Monday, October 26, 2009

Conscientious conservation?

A colleague once said at a bar that she didn't believe in "conservation genetics". I'm not quite sure which aspect she was disputing, but one certain conflict is between gearing research toward conservation, while watching chemicals and consumables go into the waste stream. Most of the reactions in my lab are done using pipet tips and tubes made of virgin polypropylene. Nobody wants to recycle this stuff - even though 99% of the chemicals we use are fairly meek reagents like ethanol, water, nucleotides, and barnacle DNA, there's just no way to guarantee the waste stream coming from a building that does molecular research (e.g. you'd probably balk if that plastic got melted down and used for toys). Researchers have enough problems with reactions going wrong to also worry about whether their supplies are contaminated with the products of reactions past. Still, we have to constantly consider how we can minimize waste in the lab.

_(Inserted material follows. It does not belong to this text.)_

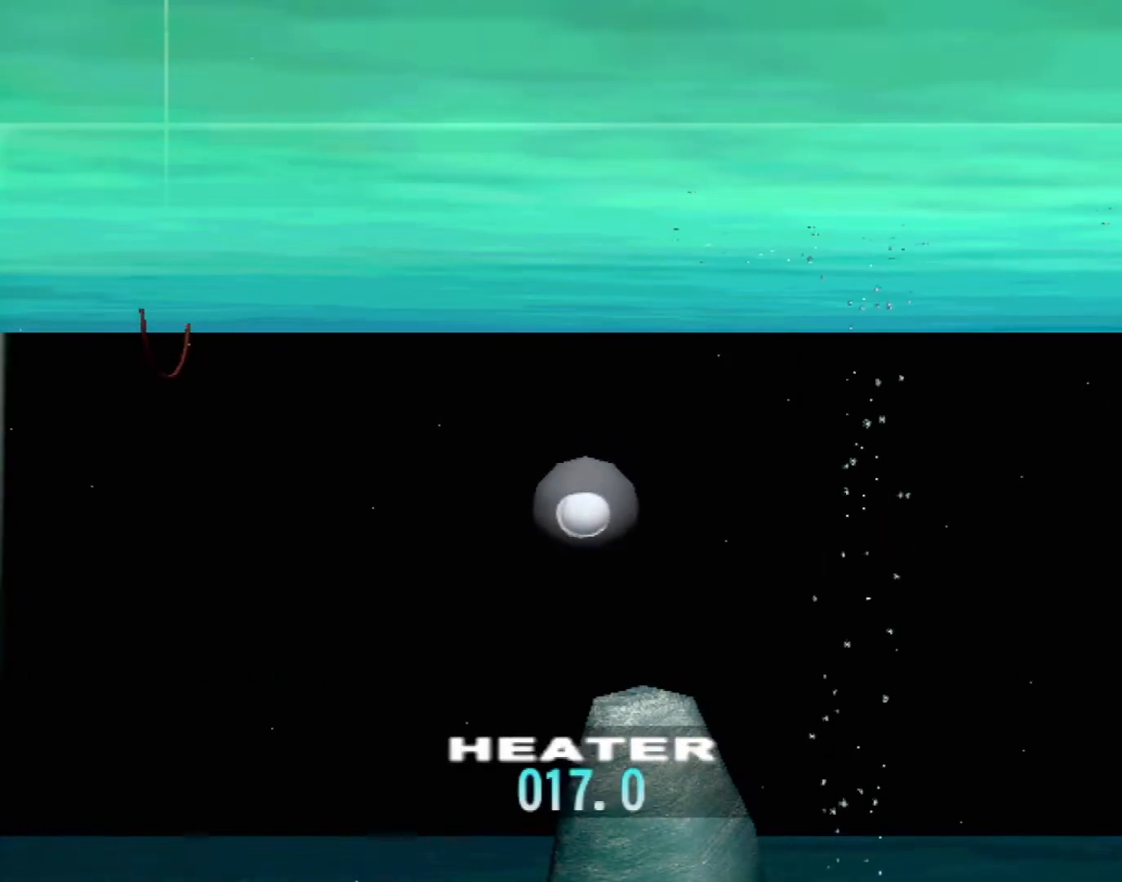
{"buttons": ["DPAD_UP"], "left_stick": "center", "events": [[33, "DPAD_UP", "down"]]}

Lab Waste from Eva Amsen on Vimeo.


As a marine biologist, I'm also very conscious where all this plastic eventually ends up. I'm entertaining ideas for tip and tube recycling, though it is barely worth the effort for a single lab to do so: my lab probably consumes about 10kg of virgin polypropylene a year, into the trash. Super bummer. But that recycling effort could be balanced out if I just got my entire lab (including me) to stop drinking so much soda! Better would be to find institutional solutions, and we're a long way off on that.

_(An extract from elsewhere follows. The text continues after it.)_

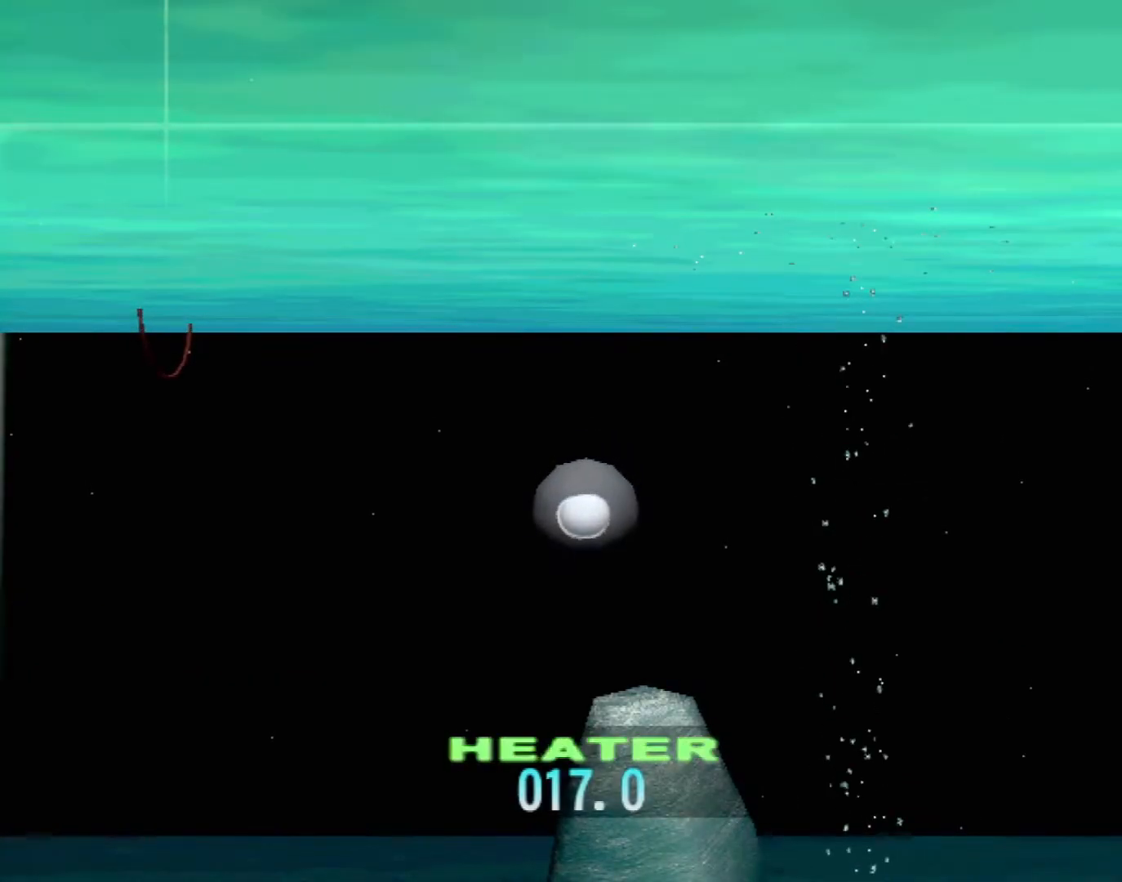
{"buttons": ["DPAD_UP"], "left_stick": "center", "events": []}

Of course a lab is more than plastic. There are chemicals - which we've chosen to avoid some of the nastier ones, like ethidium bromide (using Ames-tested GelRed instead), isotopes (fluorescent-labeled primers), but still must use a little bit of polyacrylamide and a few other things in very small quantities that you wouldn't want to put in a smoothie. There are heating and cooling costs, which we can't do a lot about in our grumpy 1980's-era building at the University of Georgia (we'll assume that under budget constraints physical plant is doing what they can in that regard, though we did install some motion sensors on lights in the auxiliary rooms).


And then, there are all the gizmos. For the holidays I got a fun gift: a Kill-A-Watt. As procrastination during grant writing, I decided not only to check the energy consumption of things at home, but things in the lab. I don't know whether I believe paying to balance carbon emissions works (though at $3/month, I do it anyway), but it is interesting to know what the footprint of a lab like mine is. To make a long story short, it's mostly about the computers. Each computer in my lab used around 5kWh/day - up to $150 in annual energy bills, and actually the only things that compete with computers are my big chromatography fridge and my ultracold freezers (the -80° will use around 6000kWh/year!). Anyway, by unplugging some things that weren't being effectively used - one of the refrigerators, some water baths, an incubator, 2 of the computers - and ensuring that the rest were using the most appropriate power-saving settings - I cut the kWh consumption of my lab (only counting plug-in stuff) by over 10%.


The question is, how does this energy usage affect the science? One could argue that my research program hasn't expanded to fill the resources I had available, or that I can only cut back to the detriment of productivity. Only time will tell! We may have to devise a metric for productivity per kWh - but right now if I calculate my Hirsch index per kWh, it is not the thrilling kind of number I want to run to the administration with. I better get back to work.


3 comments:

Kevin Zelnio said...

Good to see you blogging John! I wonder if you can prove you use less energy in your lab, the administration will kick back some of your overhead costs from grants. You could probably support a graduate student on an RA for another semester from saving a years worth of energy costs! Wishful thinking I suppose ;)

John Wares said...

Hey Kevin, I've wished the same thing many times. I'm working with a group at UGA to try and provide such incentives to labs or at least departments, but the sad truth is nobody is held accountable for energy consumption. Labs aren't individually monitored, and departments don't pay the bill on the building directly. Bummer.